I have recently been unable to upload any jars to my Flink cluster, running under YARN on AWS EMR. There has been a long-running streaming application running for 26 days. It seems like the temp directory has been deleted, but I really don't think that I deleted it.
From the jobmanager.log
:
2019-02-12 22:02:05,156 WARN org.apache.flink.runtime.webmonitor.handlers.JarListHandler - Jar upload dir /tmp/flink-web-94fee1e8-35b9-409f-be97-d86c0f021459/flink-web-upload does not exist, or had been deleted externally. Previously uploaded jars are no longer available.
The instance has plenty of space for storing the jar.

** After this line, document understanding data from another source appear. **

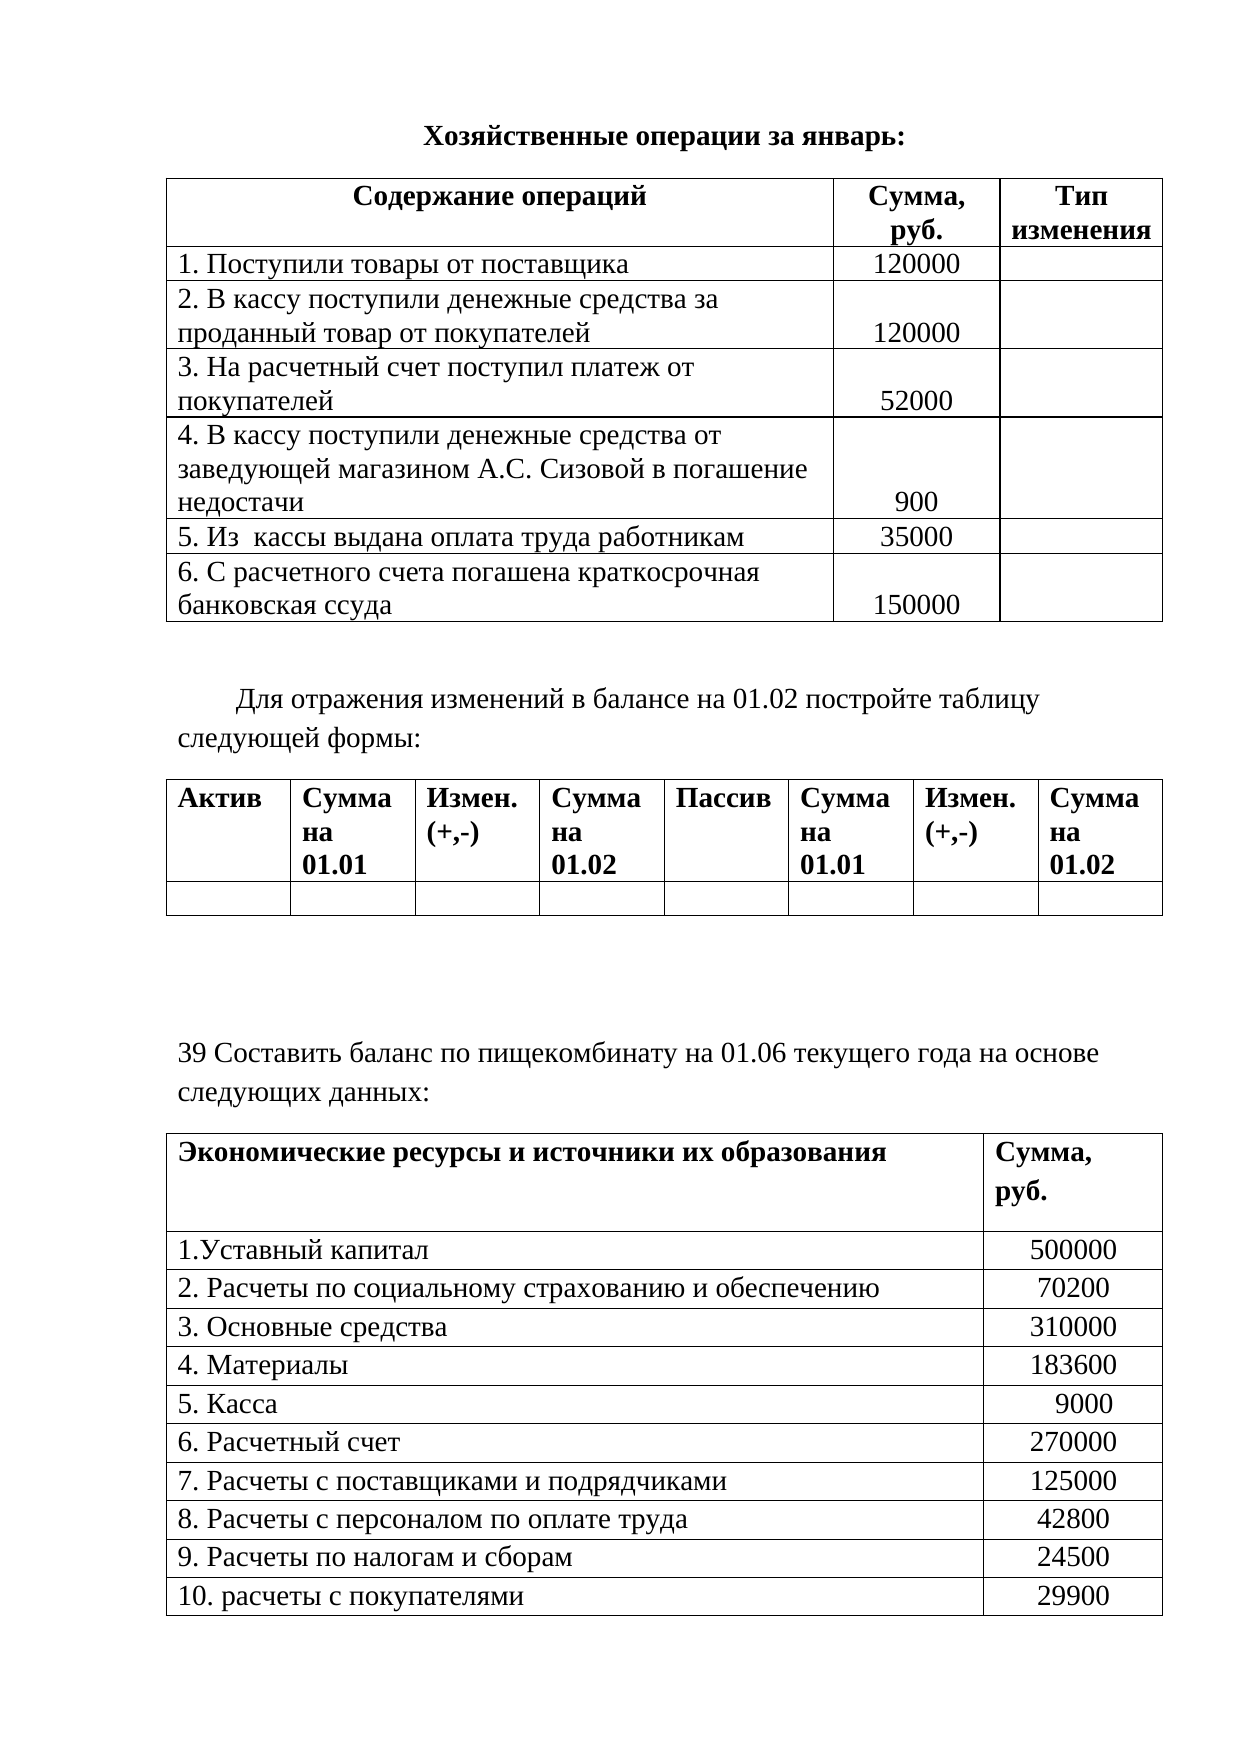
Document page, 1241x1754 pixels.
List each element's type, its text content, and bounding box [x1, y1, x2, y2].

table_header Сумма на 01.01 [789, 780, 913, 881]
table_cell 5. Касса [167, 1386, 983, 1423]
table_cell 500000 [984, 1232, 1162, 1269]
table_cell 6. Расчетный счет [167, 1424, 983, 1462]
table_header Сумма на 01.02 [540, 780, 664, 881]
table_cell [416, 882, 539, 915]
table_cell [1039, 882, 1162, 915]
table_header Тип изменения [1001, 179, 1162, 246]
table_cell 3. На расчетный счет поступил платеж от покупателей [167, 349, 833, 416]
text 39 Составить баланс по пищекомбинату на 01.06 текущего года на основе следующих данных: [177, 1035, 1152, 1107]
table_cell 10. расчеты с покупателями [167, 1578, 983, 1615]
table_header Сумма, руб. [984, 1134, 1162, 1231]
table_cell 42800 [984, 1501, 1162, 1538]
table_header Сумма, руб. [834, 179, 999, 246]
table_cell [291, 882, 415, 915]
table_header Сумма на 01.01 [291, 780, 415, 881]
table_cell 2. Расчеты по социальному страхованию и обеспечению [167, 1270, 983, 1308]
table_cell 70200 [984, 1270, 1162, 1308]
table_cell [1001, 554, 1162, 621]
text Для отражения изменений в балансе на 01.02 постройте таблицу следующей формы: [177, 681, 1152, 753]
table_cell 24500 [984, 1540, 1162, 1577]
table_cell 120000 [834, 247, 999, 280]
table_cell 120000 [834, 281, 999, 348]
table_cell [789, 882, 913, 915]
table_cell 5. Из кассы выдана оплата труда работникам [167, 519, 833, 553]
table_header Измен. (+,-) [416, 780, 539, 881]
table_cell 4. Материалы [167, 1347, 983, 1385]
table_header Содержание операций [167, 179, 833, 246]
table_cell 1.Уставный капитал [167, 1232, 983, 1269]
table_cell [167, 882, 290, 915]
table_header Актив [167, 780, 290, 881]
table_cell [665, 882, 788, 915]
table_cell 150000 [834, 554, 999, 621]
table_cell 183600 [984, 1347, 1162, 1385]
table_header Пассив [665, 780, 788, 881]
table_header Измен. (+,-) [914, 780, 1038, 881]
table_cell 35000 [834, 519, 999, 553]
table_cell 8. Расчеты с персоналом по оплате труда [167, 1501, 983, 1538]
table_cell 900 [834, 418, 999, 518]
table_cell [1001, 418, 1162, 518]
table_cell [540, 882, 664, 915]
table_cell 310000 [984, 1309, 1162, 1346]
table_cell 270000 [984, 1424, 1162, 1462]
table_header Экономические ресурсы и источники их образования [167, 1134, 983, 1231]
table_cell 3. Основные средства [167, 1309, 983, 1346]
table_cell 2. В кассу поступили денежные средства за проданный товар от покупателей [167, 281, 833, 348]
table_cell [1001, 281, 1162, 348]
table_cell [1001, 349, 1162, 416]
table_cell 6. С расчетного счета погашена краткосрочная банковская ссуда [167, 554, 833, 621]
table_cell [1001, 519, 1162, 553]
table_cell 125000 [984, 1463, 1162, 1500]
table_header Сумма на 01.02 [1039, 780, 1162, 881]
table_cell 29900 [984, 1578, 1162, 1615]
table_cell 7. Расчеты с поставщиками и подрядчиками [167, 1463, 983, 1500]
table_cell 52000 [834, 349, 999, 416]
table_cell 4. В кассу поступили денежные средства от заведующей магазином А.С. Сизовой в погашение недостачи [167, 418, 833, 518]
table_cell 9000 [984, 1386, 1162, 1423]
text Хозяйственные операции за январь: [177, 118, 1152, 152]
table_cell 9. Расчеты по налогам и сборам [167, 1540, 983, 1577]
table_cell [914, 882, 1038, 915]
table_cell 1. Поступили товары от поставщика [167, 247, 833, 280]
table_cell [1001, 247, 1162, 280]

Here is the YARN app status:
Application-Id : application_1547758510009_0001
Application-Name : Flink session cluster
Application-Type : Apache Flink
User : hadoop
Queue : default
Application Priority : 0
Start-Time : 1547758629234
Finish-Time : 0
Progress : 100%
State : RUNNING
Final-State : UNDEFINED
Tracking-URL : http://ip-cp1.ec2.internal:39975
RPC Port : 39975
AM Host : ip-cp1.ec2.internal
Aggregate Resource Allocation : 43765538005 MB-seconds, 4500338 vcore-seconds
Aggregate Resource Preempted : 0 MB-seconds, 0 vcore-seconds
Log Aggregation Status : NOT_START
Diagnostics :
Unmanaged Application : false
Application Node Label Expression : <Not set>
AM container Node Label Expression : <DEFAULT_PARTITION>
I have not set either jobmanager.web.upload.dir
nor jobmanager.web.tmpdir
. After recreating that directory, I am able to upload into it through cURL (and verify that the file arrives) but then subsequently listing the jars shows nothing.
Has anyone seen this before? And also, how can I now correctly recreate the necessary upload directory?